- _Directions for this task_:
Your response should consist of the records, reproduced exactly.

- _Dataset content_:
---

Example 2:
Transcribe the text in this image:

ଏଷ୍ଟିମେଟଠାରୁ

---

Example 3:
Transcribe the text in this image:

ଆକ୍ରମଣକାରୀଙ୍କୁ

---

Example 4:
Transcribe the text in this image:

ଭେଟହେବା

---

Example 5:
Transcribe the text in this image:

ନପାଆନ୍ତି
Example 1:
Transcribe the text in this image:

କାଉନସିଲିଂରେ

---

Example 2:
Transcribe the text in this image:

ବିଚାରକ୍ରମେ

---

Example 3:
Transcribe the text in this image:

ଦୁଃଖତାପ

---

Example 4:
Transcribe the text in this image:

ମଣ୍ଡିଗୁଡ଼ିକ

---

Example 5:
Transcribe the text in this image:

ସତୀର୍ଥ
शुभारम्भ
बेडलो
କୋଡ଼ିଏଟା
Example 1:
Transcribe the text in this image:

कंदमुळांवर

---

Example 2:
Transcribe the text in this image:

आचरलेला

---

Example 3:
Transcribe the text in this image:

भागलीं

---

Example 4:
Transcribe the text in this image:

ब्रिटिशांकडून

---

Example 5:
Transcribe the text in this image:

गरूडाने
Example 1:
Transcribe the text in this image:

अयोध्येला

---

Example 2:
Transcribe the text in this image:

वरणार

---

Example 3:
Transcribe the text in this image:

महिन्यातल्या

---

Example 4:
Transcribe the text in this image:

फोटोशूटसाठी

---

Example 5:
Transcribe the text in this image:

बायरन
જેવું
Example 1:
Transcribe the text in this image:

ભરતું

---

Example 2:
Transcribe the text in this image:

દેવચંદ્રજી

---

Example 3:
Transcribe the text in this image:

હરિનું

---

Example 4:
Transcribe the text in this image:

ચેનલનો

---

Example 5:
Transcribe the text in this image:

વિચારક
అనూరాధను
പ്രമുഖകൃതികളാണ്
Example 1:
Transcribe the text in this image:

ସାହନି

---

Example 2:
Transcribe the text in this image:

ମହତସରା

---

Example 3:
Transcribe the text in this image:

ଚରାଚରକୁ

- _Response_:
---

Example 2:
Transcribe the text in this image:

ଏଷ୍ଟିମେଟଠାରୁ

---

Example 3:
Transcribe the text in this image:

ଆକ୍ରମଣକାରୀଙ୍କୁ

---

Example 4:
Transcribe the text in this image:

ଭେଟହେବା

---

Example 5:
Transcribe the text in this image:

ନପାଆନ୍ତି
Example 1:
Transcribe the text in this image:

କାଉନସିଲିଂରେ

---

Example 2:
Transcribe the text in this image:

ବିଚାରକ୍ରମେ

---

Example 3:
Transcribe the text in this image:

ଦୁଃଖତାପ

---

Example 4:
Transcribe the text in this image:

ମଣ୍ଡିଗୁଡ଼ିକ

---

Example 5:
Transcribe the text in this image:

ସତୀର୍ଥ
शुभारम्भ
बेडलो
କୋଡ଼ିଏଟା
Example 1:
Transcribe the text in this image:

कंदमुळांवर

---

Example 2:
Transcribe the text in this image:

आचरलेला

---

Example 3:
Transcribe the text in this image:

भागलीं

---

Example 4:
Transcribe the text in this image:

ब्रिटिशांकडून

---

Example 5:
Transcribe the text in this image:

गरूडाने
Example 1:
Transcribe the text in this image:

अयोध्येला

---

Example 2:
Transcribe the text in this image:

वरणार

---

Example 3:
Transcribe the text in this image:

महिन्यातल्या

---

Example 4:
Transcribe the text in this image:

फोटोशूटसाठी

---

Example 5:
Transcribe the text in this image:

बायरन
જેવું
Example 1:
Transcribe the text in this image:

ભરતું

---

Example 2:
Transcribe the text in this image:

દેવચંદ્રજી

---

Example 3:
Transcribe the text in this image:

હરિનું

---

Example 4:
Transcribe the text in this image:

ચેનલનો

---

Example 5:
Transcribe the text in this image:

વિચારક
అనూరాధను
പ്രമുഖകൃതികളാണ്
Example 1:
Transcribe the text in this image:

ସାହନି

---

Example 2:
Transcribe the text in this image:

ମହତସରା

---

Example 3:
Transcribe the text in this image:

ଚରାଚରକୁ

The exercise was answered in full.